The Artificial Intelligence (AI) revolution has taken a new direction as we go deeper into 2026. The year is 2026, but it is about the Infrastructure which is running behind these systems, 2024 and 2025 were all about LLMs and GPUs. Investors in the USA, UK and Canada are now considering the companies that supply the power and cooling systems that have kept data centers around the world operational.
These three stocks are exhibiting high momentum, and in case you want to diversify your portfolio in the current quarter, then they are worth considering.
1. NVIDIA (NVDA): The Undisputed King
To this day, NVIDIA is the powerhouse of the AI sector in 2026. They have dominated the data center market with their new successors of the Blackwell architecture being adopted in large numbers. Their move to software services has developed a recurrence model of revenue that most analysts feel is underestimated.
- Why to watch: Dominance in AI training and inference chips.
- Market Sentiment: Strong Buy.
- Financial Performance: In fiscal year 2026, NVIDIA achieved an astounding income of 215.9 billion, which they experienced a year-over-year growth of 65, owing to the insatiable demand of Blackwell and Vera Rubin architectures.
- Valuation Insight: The stock is currently trading at a 33.4x Forward P/E which is a relatively low price when compared to its triple-digit earnings growth indicating that the AI premium is being justified by real bottom-line performance.
- Strategic Catalyst: In early 2026, NVIDIA declared a titanic growth into "AI Factories" full-blown information center plans that take the company past merely vending chips to offering complete models of infrastructure that serve sovereign AI projects.
2. Vertiv Holdings Co (VRT): The Cooling Specialist
AI chips produce an amazing heat. Vertiv is a company that deals in data center liquid cooling and power management. With the growing number of companies in North America constructing huge AI centers, thermal management solutions by Vertiv have ceased to be a luxury and have become a necessity.
- Rationale to watch: Provides critical infrastructure to high-density computing.
- Trend: Increased demand of liquid cooling technology.
- Operational Excellence: Vertiv Trailing Twelve Months (TTM) EPS has increased dramatically to a high of 3.49 and this is directly due to the switch in the industry of air cooling to high density liquid cooling.
- Market Position: Vertiv is the main thermal management supplier of North American AI data centers and is currently trading at a 56x82x P/E ratio range. Although the valuation is high, it indicates how the company is almost a monopoly in specialized cooling systems needed by NVIDIA in its new chip designs.
- Critical Change: Backlog orders by hyperscale's (such as Amazon and Microsoft) to retrofit existing facilities to cope with AI workloads have increased the company by 40%.
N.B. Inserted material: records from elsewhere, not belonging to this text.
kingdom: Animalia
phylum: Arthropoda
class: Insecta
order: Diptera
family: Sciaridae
3. NextEra Energy (NEE): Powering the Future
AI consumes large quantities of electricity. NextEra Energy, which is among the largest renewable energy companies in the world, is emerging as a major collaborator to tech giants that require Green Energy to fuel their AI data centers. They are dedicated to wind and solar and this makes them an ESG-friendly investment choice in 2026.
- Why to watch: The nexus between AI demand and sustainable energy supply.
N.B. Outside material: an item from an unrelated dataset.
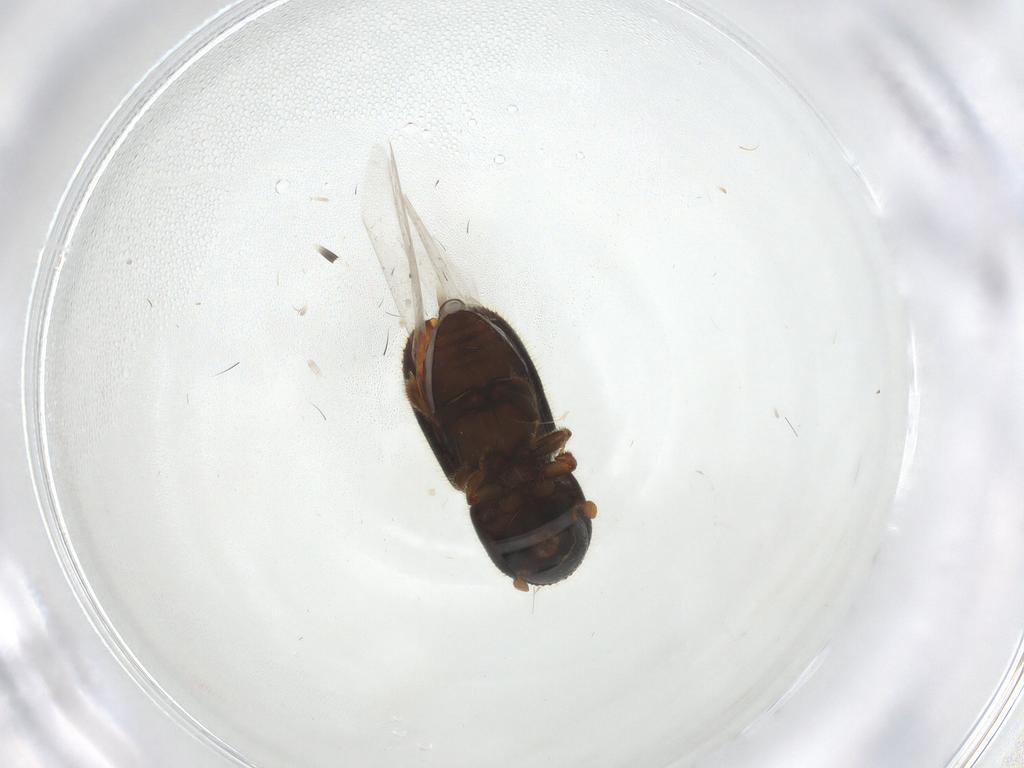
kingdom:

- Dividend: Stable dividends and growth potential.
- Stability and Yield: NextEra has a good Forward P/E of 28.2x and a steady dividend yield of 2.49, which is a defensive moat to investors seeking to add a high-growth tech to their stable utility portfolio.
- The "Clean AI" Move: NextEra recently has achieved a historic deal with Google to establish 15 Gigawatts of clean energy capacity to specifically serve AI clusters in the US by 2035.
- Strategic Advantage: The decision by the company to revive the Duane Arnold nuclear plant in Iowa highlights its concern to offer 24/7 carbon-free baseload power, which is the most important to the tech giants experiencing power shortages.
The Bottom Line: From Code to Kilowatts
The AI trade is no longer merely a software one; it is now a one of the physical world; it is of chips, of cooling and of power without carbon. Investors will find a balanced market in 2026 by observing these three sectors as the tech-driven market.
For investors in the USA and Canada, the most strategic approach in 2026 is to look beyond the silicon. The real opportunity lies in the infrastructure—the chips, the cooling, and the carbon-free power—that serves as the foundation of the digital world.
Disclaimer: I am not a financial advisor. The information provided in this blog is for educational and informational purposes only. Investing in the stock market involves risk. Always conduct your own research or consult with a certified professional before making any investment decisions.